TASK TO CARRY OUT:
Reproduce the data below verbatim, keeping every line unchanged.

(Stored data)

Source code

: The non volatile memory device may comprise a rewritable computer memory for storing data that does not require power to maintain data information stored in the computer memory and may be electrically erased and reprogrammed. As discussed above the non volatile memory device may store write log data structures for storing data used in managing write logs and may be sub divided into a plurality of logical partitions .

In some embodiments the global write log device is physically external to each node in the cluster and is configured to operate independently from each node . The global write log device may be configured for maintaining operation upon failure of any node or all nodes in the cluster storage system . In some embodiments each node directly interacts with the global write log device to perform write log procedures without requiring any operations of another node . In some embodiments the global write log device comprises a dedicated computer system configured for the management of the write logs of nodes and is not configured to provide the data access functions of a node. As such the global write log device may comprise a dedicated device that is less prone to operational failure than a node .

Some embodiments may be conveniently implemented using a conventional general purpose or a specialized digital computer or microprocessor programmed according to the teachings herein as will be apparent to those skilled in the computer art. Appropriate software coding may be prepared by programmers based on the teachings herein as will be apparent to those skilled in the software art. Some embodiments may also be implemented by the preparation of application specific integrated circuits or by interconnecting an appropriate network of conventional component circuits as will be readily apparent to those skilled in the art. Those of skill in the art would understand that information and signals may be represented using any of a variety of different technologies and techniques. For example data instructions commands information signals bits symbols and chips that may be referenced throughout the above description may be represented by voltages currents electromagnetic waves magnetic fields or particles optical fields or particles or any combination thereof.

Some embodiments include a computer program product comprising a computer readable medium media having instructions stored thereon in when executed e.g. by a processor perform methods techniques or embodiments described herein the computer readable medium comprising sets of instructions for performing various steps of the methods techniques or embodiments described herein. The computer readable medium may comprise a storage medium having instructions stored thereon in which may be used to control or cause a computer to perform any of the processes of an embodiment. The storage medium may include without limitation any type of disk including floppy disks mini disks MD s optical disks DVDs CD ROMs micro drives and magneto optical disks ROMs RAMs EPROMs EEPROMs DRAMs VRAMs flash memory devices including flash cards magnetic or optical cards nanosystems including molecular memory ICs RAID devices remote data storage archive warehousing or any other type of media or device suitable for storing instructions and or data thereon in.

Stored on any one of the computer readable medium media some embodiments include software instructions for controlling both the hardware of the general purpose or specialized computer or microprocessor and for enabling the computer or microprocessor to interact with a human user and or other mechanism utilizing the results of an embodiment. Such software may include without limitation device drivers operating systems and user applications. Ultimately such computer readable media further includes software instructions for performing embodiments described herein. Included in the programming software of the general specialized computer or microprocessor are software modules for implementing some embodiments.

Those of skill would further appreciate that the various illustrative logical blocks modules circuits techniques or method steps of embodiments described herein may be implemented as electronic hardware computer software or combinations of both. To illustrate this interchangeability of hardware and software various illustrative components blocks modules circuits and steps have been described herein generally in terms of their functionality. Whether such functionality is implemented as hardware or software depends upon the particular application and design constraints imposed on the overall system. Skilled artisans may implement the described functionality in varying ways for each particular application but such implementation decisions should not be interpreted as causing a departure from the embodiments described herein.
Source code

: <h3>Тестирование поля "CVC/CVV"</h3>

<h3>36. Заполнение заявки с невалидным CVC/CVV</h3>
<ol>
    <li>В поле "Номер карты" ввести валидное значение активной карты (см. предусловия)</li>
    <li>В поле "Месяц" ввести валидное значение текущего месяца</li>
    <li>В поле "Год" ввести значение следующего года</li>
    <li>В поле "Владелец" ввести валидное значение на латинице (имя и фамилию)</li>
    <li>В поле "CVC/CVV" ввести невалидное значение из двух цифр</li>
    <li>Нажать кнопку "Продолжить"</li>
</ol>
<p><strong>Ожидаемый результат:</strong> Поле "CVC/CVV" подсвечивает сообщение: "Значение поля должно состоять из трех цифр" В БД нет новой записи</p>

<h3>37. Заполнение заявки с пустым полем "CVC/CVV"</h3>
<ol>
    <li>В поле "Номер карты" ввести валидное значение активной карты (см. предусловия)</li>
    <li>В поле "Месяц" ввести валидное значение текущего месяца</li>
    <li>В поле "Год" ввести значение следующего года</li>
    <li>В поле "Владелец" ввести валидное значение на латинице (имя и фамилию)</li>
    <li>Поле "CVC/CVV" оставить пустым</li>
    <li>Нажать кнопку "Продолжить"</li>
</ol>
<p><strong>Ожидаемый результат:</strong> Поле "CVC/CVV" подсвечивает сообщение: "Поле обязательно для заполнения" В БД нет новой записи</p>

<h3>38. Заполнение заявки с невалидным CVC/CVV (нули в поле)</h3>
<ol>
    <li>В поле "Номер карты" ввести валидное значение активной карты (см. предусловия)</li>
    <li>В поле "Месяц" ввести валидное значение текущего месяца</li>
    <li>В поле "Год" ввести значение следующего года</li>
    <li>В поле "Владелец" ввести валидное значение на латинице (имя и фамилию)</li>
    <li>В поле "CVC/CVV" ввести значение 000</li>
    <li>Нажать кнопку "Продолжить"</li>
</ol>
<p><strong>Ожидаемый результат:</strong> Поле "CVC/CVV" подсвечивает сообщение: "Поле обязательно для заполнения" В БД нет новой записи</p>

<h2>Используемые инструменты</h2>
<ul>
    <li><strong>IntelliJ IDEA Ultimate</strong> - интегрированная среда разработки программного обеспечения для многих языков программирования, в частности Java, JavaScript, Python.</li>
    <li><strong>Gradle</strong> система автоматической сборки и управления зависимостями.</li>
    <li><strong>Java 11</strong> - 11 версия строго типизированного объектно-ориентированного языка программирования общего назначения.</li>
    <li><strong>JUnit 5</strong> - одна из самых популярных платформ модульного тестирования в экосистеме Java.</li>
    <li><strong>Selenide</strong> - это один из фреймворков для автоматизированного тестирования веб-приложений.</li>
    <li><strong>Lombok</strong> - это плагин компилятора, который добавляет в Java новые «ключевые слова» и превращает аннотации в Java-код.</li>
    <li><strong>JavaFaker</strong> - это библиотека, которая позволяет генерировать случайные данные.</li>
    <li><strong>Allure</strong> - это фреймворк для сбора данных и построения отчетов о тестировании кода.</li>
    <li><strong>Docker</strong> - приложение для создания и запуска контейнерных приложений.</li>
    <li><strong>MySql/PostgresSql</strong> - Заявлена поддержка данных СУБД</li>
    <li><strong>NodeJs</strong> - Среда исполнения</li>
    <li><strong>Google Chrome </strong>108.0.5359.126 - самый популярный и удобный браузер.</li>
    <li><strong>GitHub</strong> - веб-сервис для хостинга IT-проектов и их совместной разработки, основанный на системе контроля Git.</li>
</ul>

RESULT:
Source code

: The non volatile memory device may comprise a rewritable computer memory for storing data that does not require power to maintain data information stored in the computer memory and may be electrically erased and reprogrammed. As discussed above the non volatile memory device may store write log data structures for storing data used in managing write logs and may be sub divided into a plurality of logical partitions .

In some embodiments the global write log device is physically external to each node in the cluster and is configured to operate independently from each node . The global write log device may be configured for maintaining operation upon failure of any node or all nodes in the cluster storage system . In some embodiments each node directly interacts with the global write log device to perform write log procedures without requiring any operations of another node . In some embodiments the global write log device comprises a dedicated computer system configured for the management of the write logs of nodes and is not configured to provide the data access functions of a node. As such the global write log device may comprise a dedicated device that is less prone to operational failure than a node .

Some embodiments may be conveniently implemented using a conventional general purpose or a specialized digital computer or microprocessor programmed according to the teachings herein as will be apparent to those skilled in the computer art. Appropriate software coding may be prepared by programmers based on the teachings herein as will be apparent to those skilled in the software art. Some embodiments may also be implemented by the preparation of application specific integrated circuits or by interconnecting an appropriate network of conventional component circuits as will be readily apparent to those skilled in the art. Those of skill in the art would understand that information and signals may be represented using any of a variety of different technologies and techniques. For example data instructions commands information signals bits symbols and chips that may be referenced throughout the above description may be represented by voltages currents electromagnetic waves magnetic fields or particles optical fields or particles or any combination thereof.

Some embodiments include a computer program product comprising a computer readable medium media having instructions stored thereon in when executed e.g. by a processor perform methods techniques or embodiments described herein the computer readable medium comprising sets of instructions for performing various steps of the methods techniques or embodiments described herein. The computer readable medium may comprise a storage medium having instructions stored thereon in which may be used to control or cause a computer to perform any of the processes of an embodiment. The storage medium may include without limitation any type of disk including floppy disks mini disks MD s optical disks DVDs CD ROMs micro drives and magneto optical disks ROMs RAMs EPROMs EEPROMs DRAMs VRAMs flash memory devices including flash cards magnetic or optical cards nanosystems including molecular memory ICs RAID devices remote data storage archive warehousing or any other type of media or device suitable for storing instructions and or data thereon in.

Stored on any one of the computer readable medium media some embodiments include software instructions for controlling both the hardware of the general purpose or specialized computer or microprocessor and for enabling the computer or microprocessor to interact with a human user and or other mechanism utilizing the results of an embodiment. Such software may include without limitation device drivers operating systems and user applications. Ultimately such computer readable media further includes software instructions for performing embodiments described herein. Included in the programming software of the general specialized computer or microprocessor are software modules for implementing some embodiments.

Those of skill would further appreciate that the various illustrative logical blocks modules circuits techniques or method steps of embodiments described herein may be implemented as electronic hardware computer software or combinations of both. To illustrate this interchangeability of hardware and software various illustrative components blocks modules circuits and steps have been described herein generally in terms of their functionality. Whether such functionality is implemented as hardware or software depends upon the particular application and design constraints imposed on the overall system. Skilled artisans may implement the described functionality in varying ways for each particular application but such implementation decisions should not be interpreted as causing a departure from the embodiments described herein.
Source code

: <h3>Тестирование поля "CVC/CVV"</h3>

<h3>36. Заполнение заявки с невалидным CVC/CVV</h3>
<ol>
    <li>В поле "Номер карты" ввести валидное значение активной карты (см. предусловия)</li>
    <li>В поле "Месяц" ввести валидное значение текущего месяца</li>
    <li>В поле "Год" ввести значение следующего года</li>
    <li>В поле "Владелец" ввести валидное значение на латинице (имя и фамилию)</li>
    <li>В поле "CVC/CVV" ввести невалидное значение из двух цифр</li>
    <li>Нажать кнопку "Продолжить"</li>
</ol>
<p><strong>Ожидаемый результат:</strong> Поле "CVC/CVV" подсвечивает сообщение: "Значение поля должно состоять из трех цифр" В БД нет новой записи</p>

<h3>37. Заполнение заявки с пустым полем "CVC/CVV"</h3>
<ol>
    <li>В поле "Номер карты" ввести валидное значение активной карты (см. предусловия)</li>
    <li>В поле "Месяц" ввести валидное значение текущего месяца</li>
    <li>В поле "Год" ввести значение следующего года</li>
    <li>В поле "Владелец" ввести валидное значение на латинице (имя и фамилию)</li>
    <li>Поле "CVC/CVV" оставить пустым</li>
    <li>Нажать кнопку "Продолжить"</li>
</ol>
<p><strong>Ожидаемый результат:</strong> Поле "CVC/CVV" подсвечивает сообщение: "Поле обязательно для заполнения" В БД нет новой записи</p>

<h3>38. Заполнение заявки с невалидным CVC/CVV (нули в поле)</h3>
<ol>
    <li>В поле "Номер карты" ввести валидное значение активной карты (см. предусловия)</li>
    <li>В поле "Месяц" ввести валидное значение текущего месяца</li>
    <li>В поле "Год" ввести значение следующего года</li>
    <li>В поле "Владелец" ввести валидное значение на латинице (имя и фамилию)</li>
    <li>В поле "CVC/CVV" ввести значение 000</li>
    <li>Нажать кнопку "Продолжить"</li>
</ol>
<p><strong>Ожидаемый результат:</strong> Поле "CVC/CVV" подсвечивает сообщение: "Поле обязательно для заполнения" В БД нет новой записи</p>

<h2>Используемые инструменты</h2>
<ul>
    <li><strong>IntelliJ IDEA Ultimate</strong> - интегрированная среда разработки программного обеспечения для многих языков программирования, в частности Java, JavaScript, Python.</li>
    <li><strong>Gradle</strong> система автоматической сборки и управления зависимостями.</li>
    <li><strong>Java 11</strong> - 11 версия строго типизированного объектно-ориентированного языка программирования общего назначения.</li>
    <li><strong>JUnit 5</strong> - одна из самых популярных платформ модульного тестирования в экосистеме Java.</li>
    <li><strong>Selenide</strong> - это один из фреймворков для автоматизированного тестирования веб-приложений.</li>
    <li><strong>Lombok</strong> - это плагин компилятора, который добавляет в Java новые «ключевые слова» и превращает аннотации в Java-код.</li>
    <li><strong>JavaFaker</strong> - это библиотека, которая позволяет генерировать случайные данные.</li>
    <li><strong>Allure</strong> - это фреймворк для сбора данных и построения отчетов о тестировании кода.</li>
    <li><strong>Docker</strong> - приложение для создания и запуска контейнерных приложений.</li>
    <li><strong>MySql/PostgresSql</strong> - Заявлена поддержка данных СУБД</li>
    <li><strong>NodeJs</strong> - Среда исполнения</li>
    <li><strong>Google Chrome </strong>108.0.5359.126 - самый популярный и удобный браузер.</li>
    <li><strong>GitHub</strong> - веб-сервис для хостинга IT-проектов и их совместной разработки, основанный на системе контроля Git.</li>
</ul>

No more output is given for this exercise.